THE TASK →
Answer these questions from the passage on the Massacre of 1391 below:
(a) In what year were Jews given the choice of converting or leaving Spain?
(b) In what years did the general council of Vienne meet?
(c) Over what years was Peter I king of Castile?

DOCUMENT PASSAGE →

-----

The Massacre of 1391, also known as the pogroms of 1391, was a display of antisemitism and violence against Jews in Spain. It was one of the Middle Ages' worst antisemitic outbreaks; Jews were ultimately given the choice of converting or leaving Spain in 1492. Jews in the Iberian Peninsula at this time were generally disliked, and violence against them was common even until the 15th century. The year 1391, however, marked a peak of anti-Jewish violence.

Attitudes toward Jews in the 1300s 
In the years leading up to the Massacre of 1391, Jews were not particularly liked by the Catholic church because they were believed to have crucified the Christ. However, there was tolerance as they were under the protection of Spain and had crucial roles in banking and finance that made them a financial asset. In the early fourteenth century (1311–12) the general council of Vienne met and decided to censor the Moors' religious freedoms, and some would claim that the general council became aware of what their neighbors thought of their tolerance of Jews, and therefore returned to Spain with a newfound goal to damage the peaceful tolerance among  Jews, Moors, and larger Spanish population. However, while it is likely that this inspired ill feelings towards Jews, there was no drastic result because of the current tax on the Jewish people which contributed greatly to the kingdom and the church. Thus, Jews were too much of an economic asset to be violently discriminated against.

Violence in the early 1300s 
Peter (Pedro) I (known by his enemies as Peter the Cruel) was the king of Castile from 1350 to 1365. Unlike the norm of abusing Jews financially, Peter was sympathetic to them. Some would explain his Jewish sympathy by claiming that he was illegitimately Jewish himself.

-----

DATA EXTRACT →
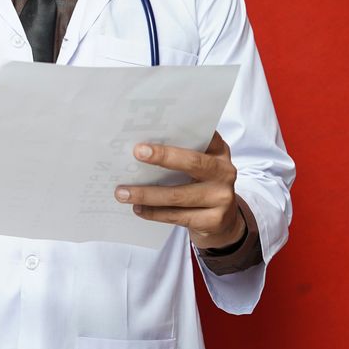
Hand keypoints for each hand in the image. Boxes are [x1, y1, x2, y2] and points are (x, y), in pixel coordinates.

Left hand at [113, 133, 245, 249]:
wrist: (225, 222)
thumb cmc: (202, 185)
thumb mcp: (199, 166)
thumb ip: (181, 154)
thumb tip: (140, 147)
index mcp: (219, 152)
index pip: (203, 134)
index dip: (181, 129)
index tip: (157, 126)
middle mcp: (224, 172)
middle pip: (193, 162)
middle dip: (163, 156)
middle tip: (137, 153)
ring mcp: (222, 198)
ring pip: (178, 195)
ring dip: (146, 194)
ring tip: (122, 193)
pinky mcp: (213, 220)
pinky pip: (177, 216)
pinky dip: (154, 212)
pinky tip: (138, 208)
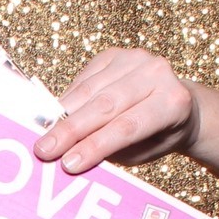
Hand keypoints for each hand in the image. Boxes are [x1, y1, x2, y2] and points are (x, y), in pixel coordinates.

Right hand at [34, 47, 201, 173]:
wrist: (177, 103)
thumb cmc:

-----

TASK OUTPUT →
(a) 1492
(b) 1311–12
(c) 1350 to 1365